How concerned are you with Ohio State’s ability maybe to control the ball offensively and keep your offense on the sideline? Yeah, that’s a big concern. You know, part of time of possession is our defense getting them off the field. And I think just because we’re a quick strike offense doesn’t mean that our defense has to be on the field for an inordinate amount of time. That’s entirely up to us. We all control time of possession, so if we go down and score real fast, then our job on defense is get them off the field real fast. I think that’s what we’re both trying to do.
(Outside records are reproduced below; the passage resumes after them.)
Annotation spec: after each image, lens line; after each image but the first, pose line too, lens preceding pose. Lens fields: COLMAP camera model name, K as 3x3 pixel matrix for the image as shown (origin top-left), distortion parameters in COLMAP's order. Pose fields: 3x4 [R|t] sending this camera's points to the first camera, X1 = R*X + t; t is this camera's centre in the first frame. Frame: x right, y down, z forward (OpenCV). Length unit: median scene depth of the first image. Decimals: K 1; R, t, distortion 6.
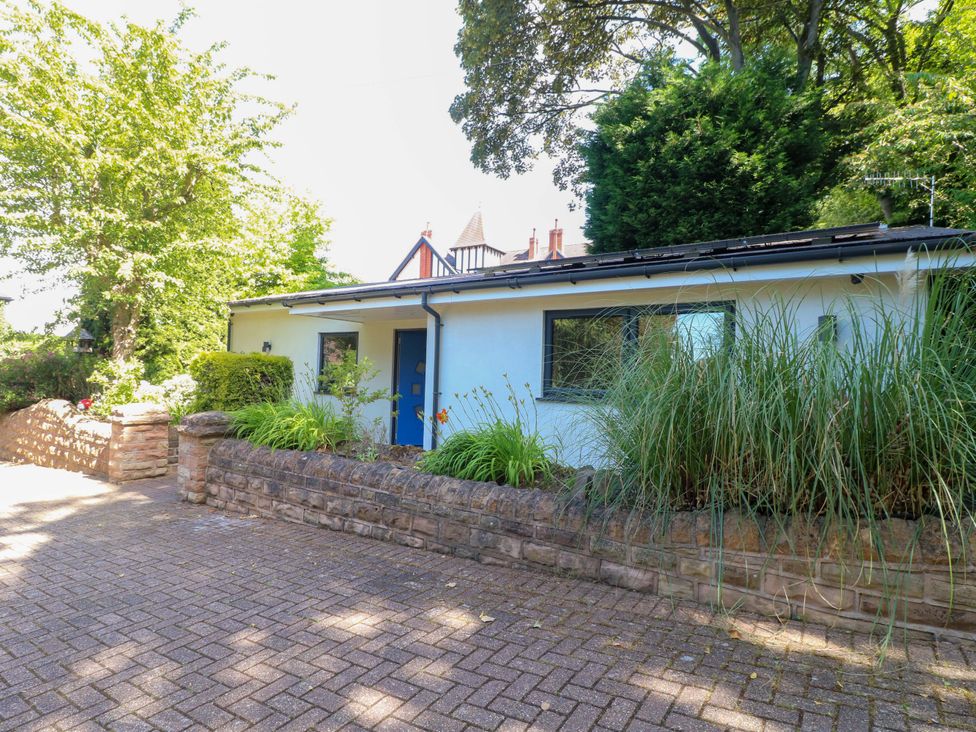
lens RADIAL K [[547.3, 0, 490.0], [0, 547.3, 361.7], [0, 0, 1]] dist [0.003268, -0.012326]
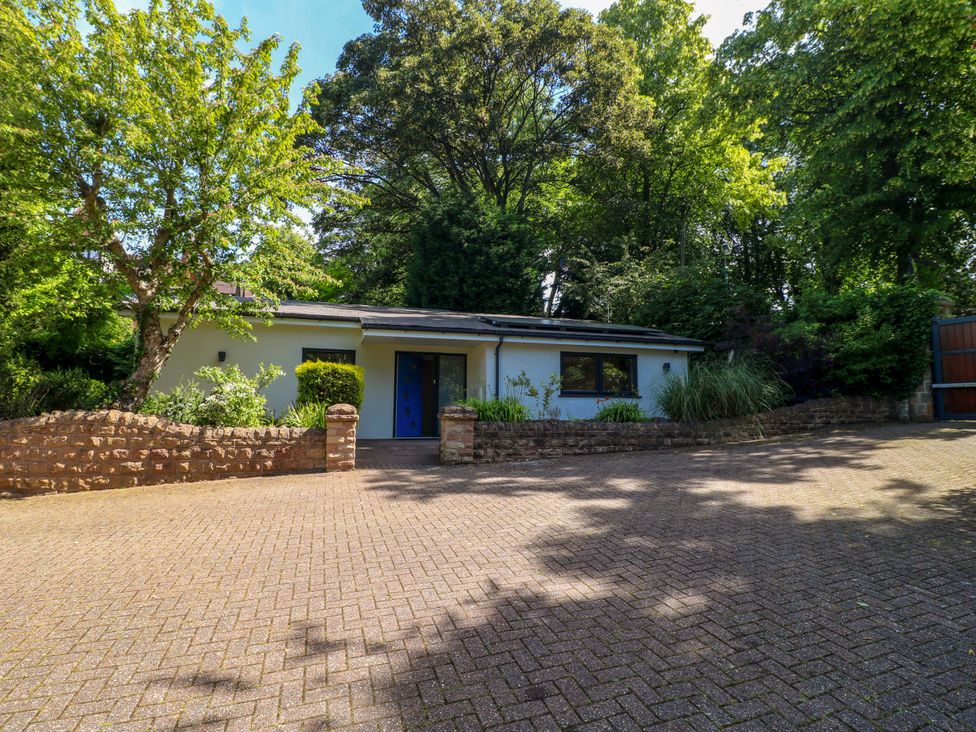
lens RADIAL K [[505.9, 0, 488.1], [0, 505.9, 358.2], [0, 0, 1]] dist [0.002942, -0.015362]
pose [[0.613930, 0.047816, 0.787911, -1.804175], [-0.014460, 0.998677, -0.049339, 0.033782], [-0.789228, 0.018897, 0.613809, 0.077884]]
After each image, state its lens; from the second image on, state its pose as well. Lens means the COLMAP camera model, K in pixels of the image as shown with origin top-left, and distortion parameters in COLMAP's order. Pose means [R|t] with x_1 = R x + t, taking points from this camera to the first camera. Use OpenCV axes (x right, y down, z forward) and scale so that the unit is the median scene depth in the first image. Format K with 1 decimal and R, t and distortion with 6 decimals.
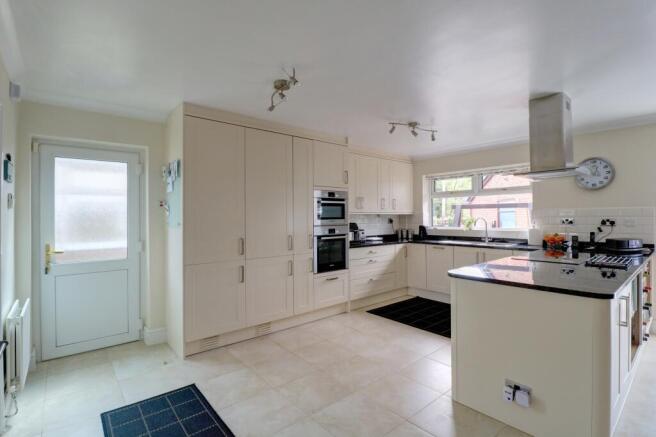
lens RADIAL K [[308.3, 0, 330.0], [0, 308.3, 214.4], [0, 0, 1]] dist [-0.001191, -0.000339]
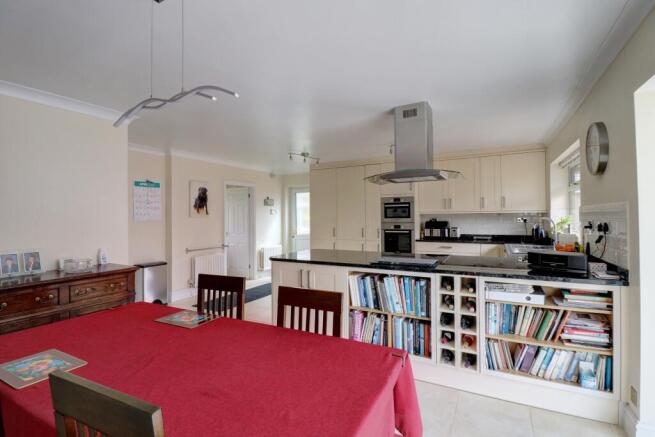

But that is a concern because if they’re holding the ball, that means they’re getting 1st downs and moving the ball. And our job first and foremost on defense is to stop them and play great defense and great scoring defense because that’s the key. The amount of yards that are picked up tomorrow mean nothing. At the end of the day it’s who’s on top of the scoreboard.
And I think our defense has been great at that, really kind of bowing their back. They played great red zone defense. I really believe we won in the Civil War because we were trading 7s for 3s, and when we got into the red zone we held them to field goals and we were scoring touchdowns, and that’s the difference. That’s the one thing about our defense that I think is kind of underrated is just what a great scoring defense they have been all year long, especially when we needed them to be.
Have you and your coaches talked at all about the idea that Ohio State has won so many of their games with Pryor throwing for 125 yards or less and therefore that idea that if you guys can get up early that it’s going to take them maybe out of the game? Has that been a discussion for you guys? No. We know, I think, first and foremost you have to stop their running game because they have two outstanding running backs and got a quarterback that can really hurt you in the running game. And obviously you just look at the statistics, and they’re a run first operation. But that’s part of how we kind of set our defensive game plan.
I don’t care who you’re playing; the notion of us getting up early, it doesn’t matter if we’re playing Ohio State or the University of Maine. Getting up early is really good.
We didn’t see LeGarrette Blount in a couple of games that he could have played and then he came on and really had an impact in the second half of the Civil War. How much will we see him tomorrow? You know, it literally will depend on the game. He’ll start off as our third running back behind LaMichael and Kenjon Barner. We’ll just see how the game plays itself out. But we don’t have anything scripted for him to get in at a certain time. We don’t have a set number of carries for any of our backs. We’ll see how it comes. If LaMichael were to get banged up, you may see a little bit more of him. But we’ve ridden No. 21 for the whole season, and we’re going to continue to do that. You’ll see L.G. tomorrow.